Wapres Gibran Minta Maaf Gaduh Kebijakan Distribusi Gas 3Kg
Wakil Presiden (Wapres) Gibran Rakabuming Raka meminta maaf atas kegaduhan yang terjadi akibat kebijakan distribusi gas elpiji 3kg.
Wakil Presiden (Wapres) Gibran Rakabuming Raka meminta maaf atas kegaduhan yang terjadi akibat kebijakan distribusi gas elpiji 3kg. Imbasnya, terjadi antrean warga yang membeli gas di pangkalan lantaran tidak ada penjualan di pengecer.
Hal itu disampaikan Gibran saat meninjau langsung pangkalan gas 3 kg di Jl. Menteng Wadas Timur, Pasar Manggis, Kecamatan Setiabudi, Kota Jakarta Selatan, Rabu (5/2). Tinjauan dilakukan di salah satu agen sub pangkalan resmi bernama Toko Merry. Dikutip dari siaran pers, setibanya di lokasi, Gibran menyaksikan langsung masyarakat membeli gas dari truk resmi milik Pertamina.
Wapres Gibran mengatakan, distribusi elpiji harus tertib dan adil untuk menghindari kelangkaan serta fluktuasi harga yang dapat merugikan masyarakat, terutama pelaku usaha kecil di sektor kuliner.
Gibran berharap, kebijakan baru bisa dijalankan dengan baik oleh semua pihak. Tujuannya, demi menutup celah penimbunan elpiji secara ilegal yang berpotensi mengganggu ketersediaan di pasaran.
Gibran Minta Maaf
Mantan wali kota Solo ini menyampaikan permohonan maaf kepada masyarakat atas perubahan kebijakan yang sempat membuat gaduh. Wapres berpesan kepada semua pihak agar tidak ragu untuk melapor ke pemerintah bila kembali menemukan kendala.

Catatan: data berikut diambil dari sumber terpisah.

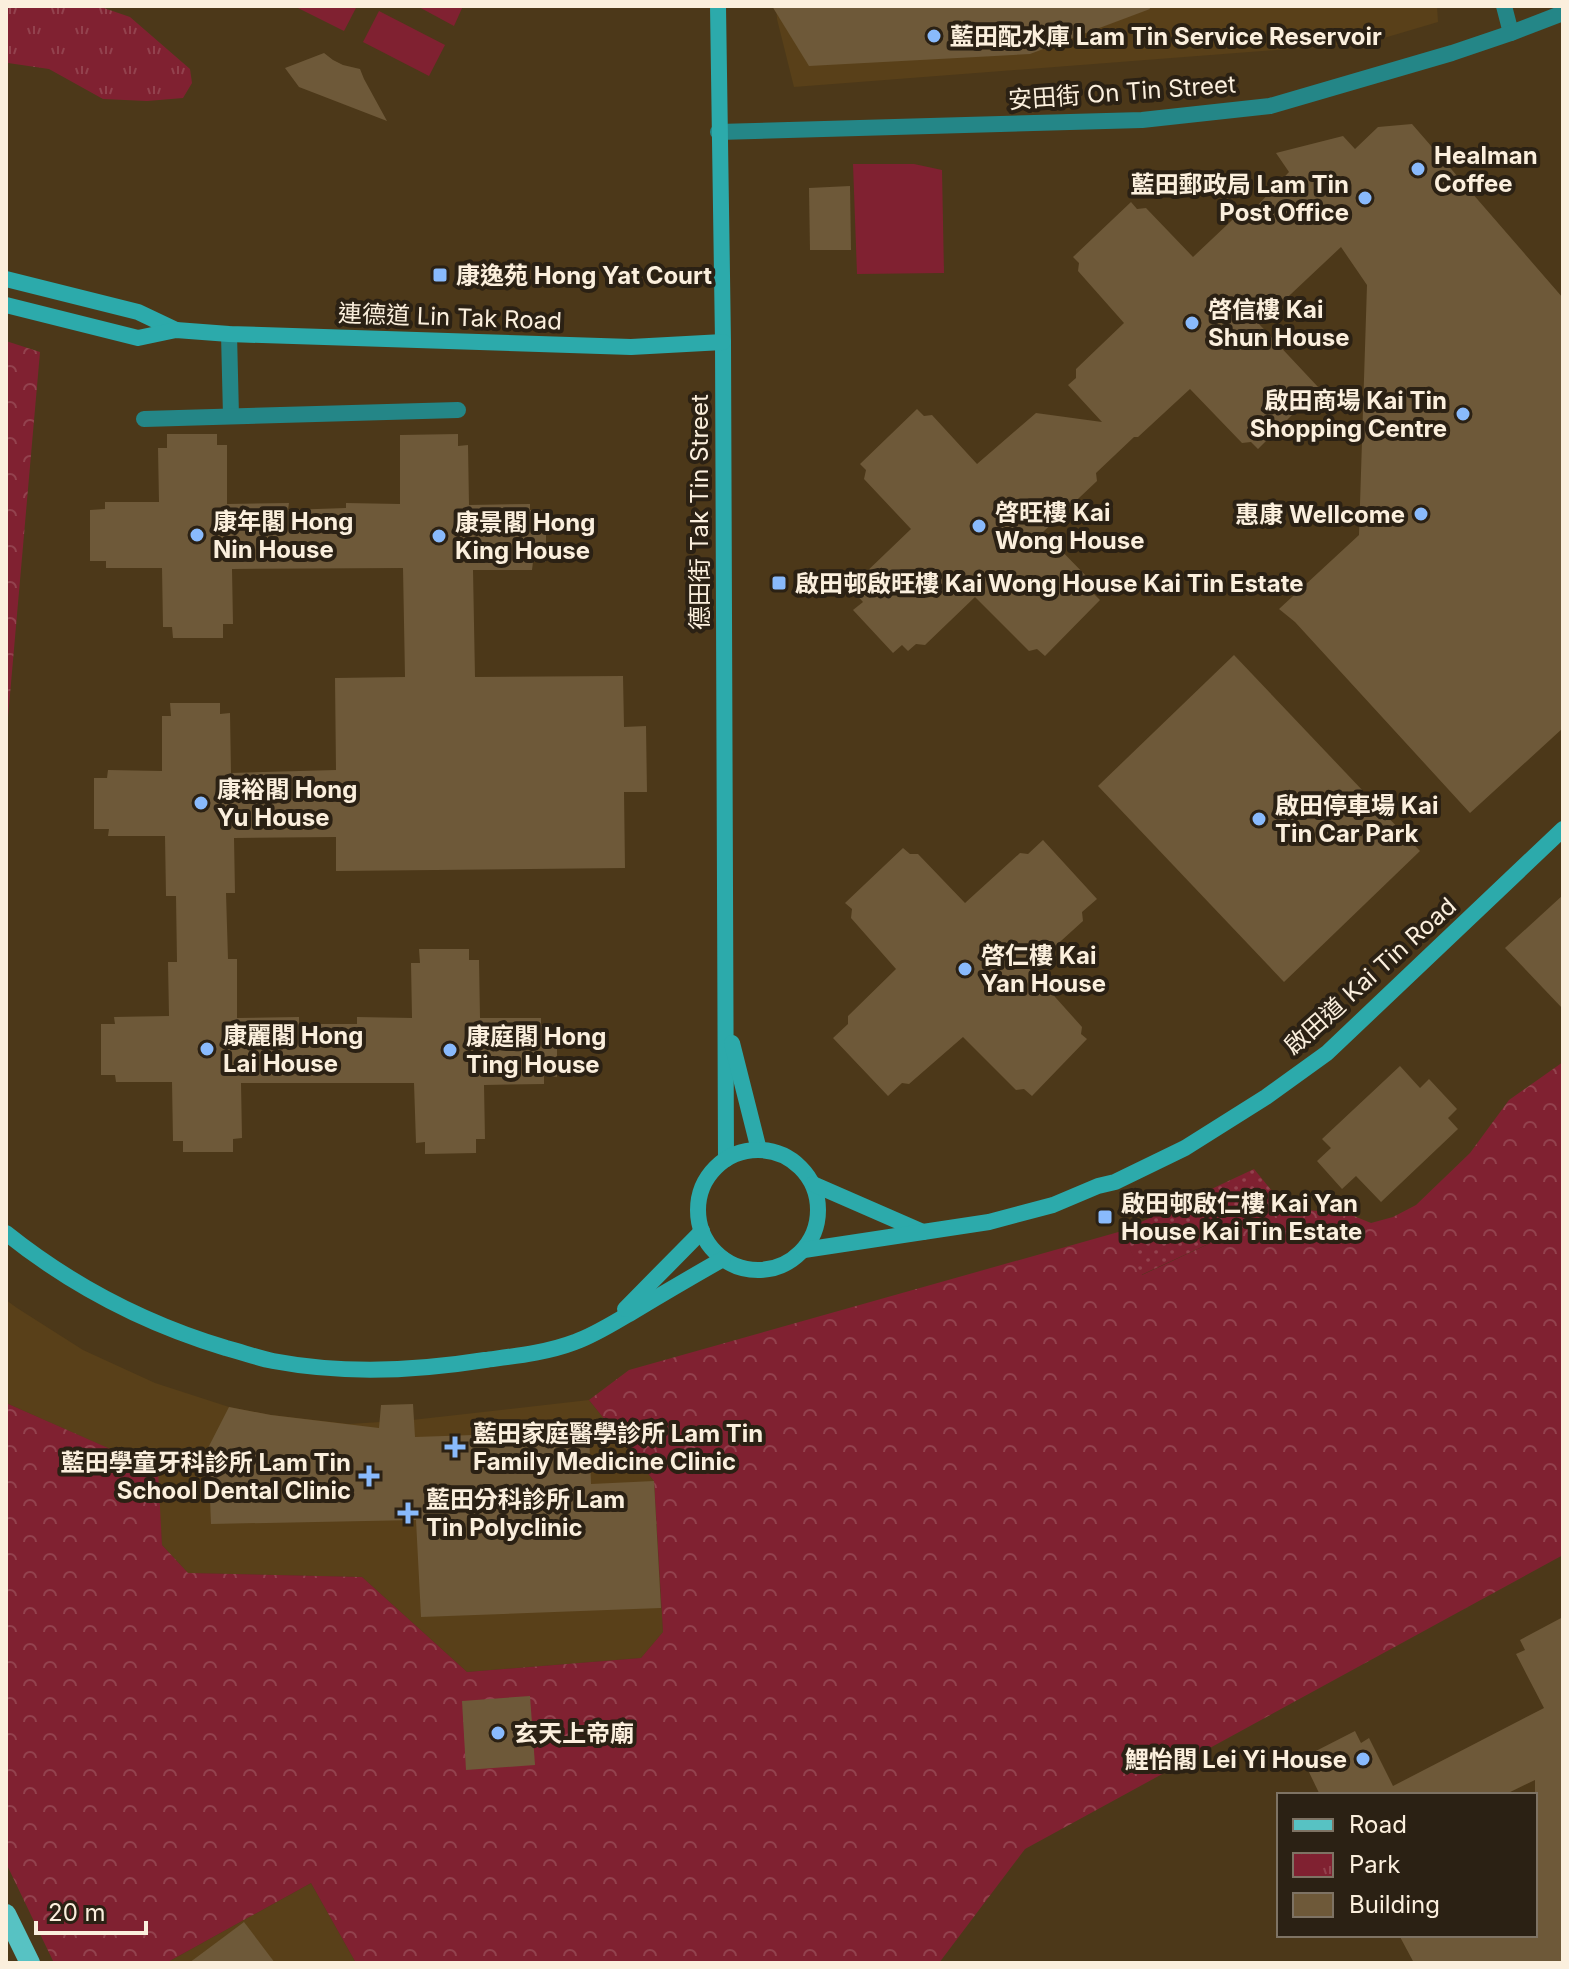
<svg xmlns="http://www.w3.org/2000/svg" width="1569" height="1969" font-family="Inter,'Noto Sans TC',sans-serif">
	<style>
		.built { fill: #594019 }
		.grass { fill: #802131 }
		.forest { fill: url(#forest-crowns) }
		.park { fill: url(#park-tufts) }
		.garden { fill: url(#garden-dots) }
		.building { fill: #6e5939 }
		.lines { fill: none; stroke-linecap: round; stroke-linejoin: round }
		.street { stroke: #248687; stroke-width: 16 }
		.secondary { stroke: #2caaab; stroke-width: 16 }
		.primary { stroke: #57c2c3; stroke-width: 20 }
		.poi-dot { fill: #89bafc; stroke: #2b2114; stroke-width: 3 }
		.labels { text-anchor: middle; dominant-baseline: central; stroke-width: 8; stroke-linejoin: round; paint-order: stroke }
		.poi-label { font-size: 24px; font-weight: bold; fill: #fbefdd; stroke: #2b2114; text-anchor: start }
		.street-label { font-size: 24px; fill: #fbefdd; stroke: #2b2114 }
	</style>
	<defs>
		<pattern id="forest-crowns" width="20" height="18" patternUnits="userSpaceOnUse" patternTransform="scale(2)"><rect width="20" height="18" fill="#802131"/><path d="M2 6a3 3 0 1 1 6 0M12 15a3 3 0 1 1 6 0" fill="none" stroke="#93424e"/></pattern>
		<pattern id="park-tufts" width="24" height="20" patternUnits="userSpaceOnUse" patternTransform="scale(2)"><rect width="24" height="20" fill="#802131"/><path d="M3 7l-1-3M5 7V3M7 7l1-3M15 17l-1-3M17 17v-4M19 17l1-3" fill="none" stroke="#93424e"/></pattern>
		<pattern id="garden-dots" width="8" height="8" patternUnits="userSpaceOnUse" patternTransform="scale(2)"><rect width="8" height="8" fill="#802131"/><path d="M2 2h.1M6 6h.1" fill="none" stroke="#93424e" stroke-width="1.8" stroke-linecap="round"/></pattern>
	</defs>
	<rect width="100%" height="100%" fill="#4c3819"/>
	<g class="built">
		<polygon points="776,6 1437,6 1438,22 1367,43 794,87 777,19"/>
		<polygon points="6,1300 17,1308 83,1350 155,1383 229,1407 271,1415 349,1424 412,1420 589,1400 654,1481 663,1632 641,1658 467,1672 362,1577 188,1573 162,1545 157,1470 6,1403"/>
		<polygon points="311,1883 356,1963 166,1963"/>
	</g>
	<g class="grass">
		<polygon points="294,6 357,6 344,31"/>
		<polygon points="417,6 463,6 454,26"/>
		<polygon points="379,11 445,45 429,76 363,42"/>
		<polygon points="853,164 914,164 942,170 944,273 857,274"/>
	</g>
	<g class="forest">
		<polygon points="6,341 40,352 6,740"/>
		<polygon points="1563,1062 1563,1555 1025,1849 939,1963 356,1963 311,1883 166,1963 54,1963 6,1863 6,1403 158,1470 162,1545 188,1573 362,1577 467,1672 641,1658 663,1632 654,1481 589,1400 629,1370 1122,1231 1142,1275 1286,1208 1349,1214 1371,1223 1393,1217 1416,1205 1470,1153 1509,1100"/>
	</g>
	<polygon class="park" points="6,6 98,6 130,17 190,69 192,83 183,98 147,101 103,99 49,69 8,63 6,62"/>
	<polygon class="garden" points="1254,1169 1286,1208 1141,1275 1122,1231"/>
	<g class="building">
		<polygon points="772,6 1149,6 1150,9 1030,54 809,66"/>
		<polygon points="324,53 333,60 343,65 360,69 364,79 387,121 299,87 285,68"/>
		<polygon points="1412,124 1563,298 1563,728 1470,813 1295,622 1279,609 1359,535 1367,285 1341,247 1259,324 1319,388 1258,449 1251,442 1242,443 1190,389 1138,437 1134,437 1096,473 1097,481 1043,532 1095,585 1094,594 1100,600 1045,656 1037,649 1029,651 975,597 925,645 916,644 908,651 902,645 893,653 853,610 863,602 854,592 862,584 862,576 911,529 864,479 866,470 860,464 917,409 924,416 932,415 977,464 1036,413 1102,422 1068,385 1076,378 1076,369 1124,323 1078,271 1079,263 1073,257 1131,202 1137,209 1146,208 1193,257 1247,206 1256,207 1289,172 1276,153 1343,136 1355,149 1378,127"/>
		<polygon points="850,186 851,250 810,250 809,188"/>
		<polygon points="167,434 217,434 217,445 227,445 227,504 289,503 288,510 346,508 346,503 400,504 400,435 458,434 458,446 468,445 469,505 530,504 530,510 546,510 546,562 533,562 532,570 473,570 475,677 623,676 624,727 646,726 647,792 624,792 625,868 336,871 336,837 234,838 235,893 226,893 228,959 237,959 237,1018 299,1017 299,1024 357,1024 357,1017 412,1018 411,963 420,963 419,949 469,949 469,960 479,960 480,1018 541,1018 541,1025 557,1025 557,1077 544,1076 544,1084 484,1085 485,1139 476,1139 476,1153 425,1154 425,1142 416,1143 414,1083 241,1083 242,1138 233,1139 233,1152 183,1152 183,1141 173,1141 172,1082 116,1082 115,1075 101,1075 101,1024 115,1024 114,1017 169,1016 168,962 177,962 176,896 166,896 165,836 108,836 109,829 94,829 94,778 107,778 108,770 162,771 162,716 171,716 170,703 220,703 220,714 230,713 231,773 336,770 335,678 405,677 403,568 232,569 233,624 223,624 223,638 173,638 172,627 163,627 162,568 106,568 106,561 90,561 90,510 105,509 105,502 159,502 158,448 167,448"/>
		<polygon points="1234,655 1420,851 1284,982 1098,786"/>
		<polygon points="1043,840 1097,899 1082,912 1083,921 1030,969 1082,1027 1081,1034 1087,1039 1032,1096 1024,1089 1016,1090 963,1037 909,1084 902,1083 888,1096 833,1038 848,1024 848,1016 896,969 851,918 852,909 845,903 903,848 910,854 918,854 965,903 1020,853 1028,854"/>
		<polygon points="1563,895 1563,1009 1505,948"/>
		<polygon points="1400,1066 1420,1088 1429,1079 1457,1109 1448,1118 1458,1129 1381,1202 1356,1176 1342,1189 1317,1161 1331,1148 1322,1139"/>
		<polygon points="413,1404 415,1437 589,1431 591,1484 654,1481 661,1608 421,1617 416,1520 211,1524 208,1448 229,1407 271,1415 379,1428 381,1405"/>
		<polygon points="1563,1617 1563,1963 1414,1963 1399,1935 1535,1935 1535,1780 1504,1795 1320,1795 1307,1768 1315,1764 1310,1754 1355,1731 1361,1743 1369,1738 1393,1786 1544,1708 1516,1654 1525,1650 1520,1640"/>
		<polygon points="530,1696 535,1765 466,1770 462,1701"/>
		<polygon points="244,1922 275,1963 189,1963"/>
	</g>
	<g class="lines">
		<g class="street">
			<polyline points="1504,6 1511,33"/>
			<polyline points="718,132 1142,120 1270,106 1452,53 1511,33 1563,13"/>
			<polyline points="229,334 231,416"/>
			<polyline points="144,419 458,410"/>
		</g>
		<g class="secondary">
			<polyline points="718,6 723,342 726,1159"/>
			<polyline points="6,279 138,312 176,330"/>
			<polyline points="6,305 138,338 176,330 229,334 631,347 723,342"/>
			<polyline points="732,1043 759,1150"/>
			<circle cx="758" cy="1210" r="60"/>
			<polyline points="813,1184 923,1232"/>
			<path d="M6 1233C71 1285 146 1324 226 1348 242 1352 257 1358 273 1361 342 1374 416 1371 485 1360 515 1356 546 1353 575 1342 595 1335 615 1322 634 1311 664 1293 693 1276 723 1259"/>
			<polyline points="804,1250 989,1222 1053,1205 1098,1186 1115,1182 1185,1148 1266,1097 1327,1053 1563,829"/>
			<polyline points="625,1309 702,1231"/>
		</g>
		<polyline class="primary" points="6,1914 30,1963"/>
	</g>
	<g class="poi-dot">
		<circle cx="934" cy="36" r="8"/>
		<circle cx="1418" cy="169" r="8"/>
		<circle cx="1365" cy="198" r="8"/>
		<rect x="432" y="267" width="16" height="16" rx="4"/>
		<circle cx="1192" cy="323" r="8"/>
		<circle cx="1463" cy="414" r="8"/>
		<circle cx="1421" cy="514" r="8"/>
		<circle cx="979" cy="526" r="8"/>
		<circle cx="197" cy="535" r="8"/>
		<circle cx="439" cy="536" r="8"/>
		<rect x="771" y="575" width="16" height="16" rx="4"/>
		<circle cx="201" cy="803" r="8"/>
		<circle cx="1259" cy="819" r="8"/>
		<circle cx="965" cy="969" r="8"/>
		<circle cx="207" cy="1049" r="8"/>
		<circle cx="450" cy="1050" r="8"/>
		<rect x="1097" y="1209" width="16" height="16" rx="4"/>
		<path d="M451 1435h8v8h8v8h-8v8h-8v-8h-8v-8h8z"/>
		<path d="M365 1464h8v8h8v8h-8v8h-8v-8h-8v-8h8z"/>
		<path d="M404 1501h8v8h8v8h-8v8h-8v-8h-8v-8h8z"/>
		<circle cx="498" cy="1733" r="8"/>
		<circle cx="1363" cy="1759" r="8"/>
	</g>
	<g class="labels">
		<g class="poi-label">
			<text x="950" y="36">藍田配水庫 Lam Tin Service Reservoir</text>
			<text x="1434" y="155">Healman<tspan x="1434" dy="28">Coffee</tspan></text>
			<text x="1349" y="184" text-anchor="end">藍田郵政局 Lam Tin<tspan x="1349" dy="28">Post Office</tspan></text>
			<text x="456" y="275">康逸苑 Hong Yat Court</text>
			<text x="1208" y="309">啓信樓 Kai<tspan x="1208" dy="28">Shun House</tspan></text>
			<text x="1447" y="400" text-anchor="end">啟田商場 Kai Tin<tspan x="1447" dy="28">Shopping Centre</tspan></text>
			<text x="995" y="512">啓旺樓 Kai<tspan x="995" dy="28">Wong House</tspan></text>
			<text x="1405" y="514" text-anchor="end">惠康 Wellcome</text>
			<text x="213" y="521">康年閣 Hong<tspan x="213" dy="28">Nin House</tspan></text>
			<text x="455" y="522">康景閣 Hong<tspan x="455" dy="28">King House</tspan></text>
			<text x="795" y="583">啟田邨啟旺樓 Kai Wong House Kai Tin Estate</text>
			<text x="217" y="789">康裕閣 Hong<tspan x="217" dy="28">Yu House</tspan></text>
			<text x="1275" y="805">啟田停車場 Kai<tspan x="1275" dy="28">Tin Car Park</tspan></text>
			<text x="981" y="955">啓仁樓 Kai<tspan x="981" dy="28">Yan House</tspan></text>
			<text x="223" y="1035">康麗閣 Hong<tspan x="223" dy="28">Lai House</tspan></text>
			<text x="466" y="1036">康庭閣 Hong<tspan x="466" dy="28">Ting House</tspan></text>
			<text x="1121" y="1203">啟田邨啟仁樓 Kai Yan<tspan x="1121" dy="28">House Kai Tin Estate</tspan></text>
			<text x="473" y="1433">藍田家庭醫學診所 Lam Tin<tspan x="473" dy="28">Family Medicine Clinic</tspan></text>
			<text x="351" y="1462" text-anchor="end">藍田學童牙科診所 Lam Tin<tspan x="351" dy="28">School Dental Clinic</tspan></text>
			<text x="426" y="1499">藍田分科診所 Lam<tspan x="426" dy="28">Tin Polyclinic</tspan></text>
			<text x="514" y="1733">玄天上帝廟</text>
			<text x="1347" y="1759" text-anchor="end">鯉怡閣 Lei Yi House</text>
		</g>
		<g class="street-label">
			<text transform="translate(1122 92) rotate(-4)">安田街 On Tin Street</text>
			<text transform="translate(450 317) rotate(2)">連德道 Lin Tak Road</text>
			<text transform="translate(699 512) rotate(-90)">德田街 Tak Tin Street</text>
			<text transform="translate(1370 976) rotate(-42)">啟田道 Kai Tin Road</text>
		</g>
	</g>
	<rect width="1569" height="1969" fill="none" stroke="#fbefdd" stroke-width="16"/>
	<rect x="1277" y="1793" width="260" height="144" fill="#2b2114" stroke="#7e7364" stroke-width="2"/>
	<rect x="1293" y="1819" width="40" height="12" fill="#57c2c3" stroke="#7e7364" stroke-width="2"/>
	<text x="1349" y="1833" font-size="24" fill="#fbefdd">Road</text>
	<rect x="1293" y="1853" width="40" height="24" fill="url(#park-tufts)" stroke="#7e7364" stroke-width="2"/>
	<text x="1349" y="1873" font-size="24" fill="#fbefdd">Park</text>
	<rect x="1293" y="1893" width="40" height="24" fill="#6e5939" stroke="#7e7364" stroke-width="2"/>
	<text x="1349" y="1913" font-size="24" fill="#fbefdd">Building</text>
	<path d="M36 1921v12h110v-12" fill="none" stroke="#fbefdd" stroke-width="4"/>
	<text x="48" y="1921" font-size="24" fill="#fbefdd" stroke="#2b2114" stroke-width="6" paint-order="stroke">20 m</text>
</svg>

Putra sulung Presiden ke-7 RI, Joko Widodo itu meyakini, dengan distribusi yang lebih terstruktur melalui sub-pangkalan resmi, masyarakat dapat memperoleh elpiji bersubsidi dengan harga yang wajar, serta para pelaku usaha kecil dapat menjalankan usahanya dengan lancar tanpa hambatan akibat pasokan yang tidak stabil.
Wapres Gibran memastikan, pemerintah akan terus memantau pelaksanaan kebijakan ini guna memastikan manfaatnya benar-benar dirasakan oleh masyarakat luas.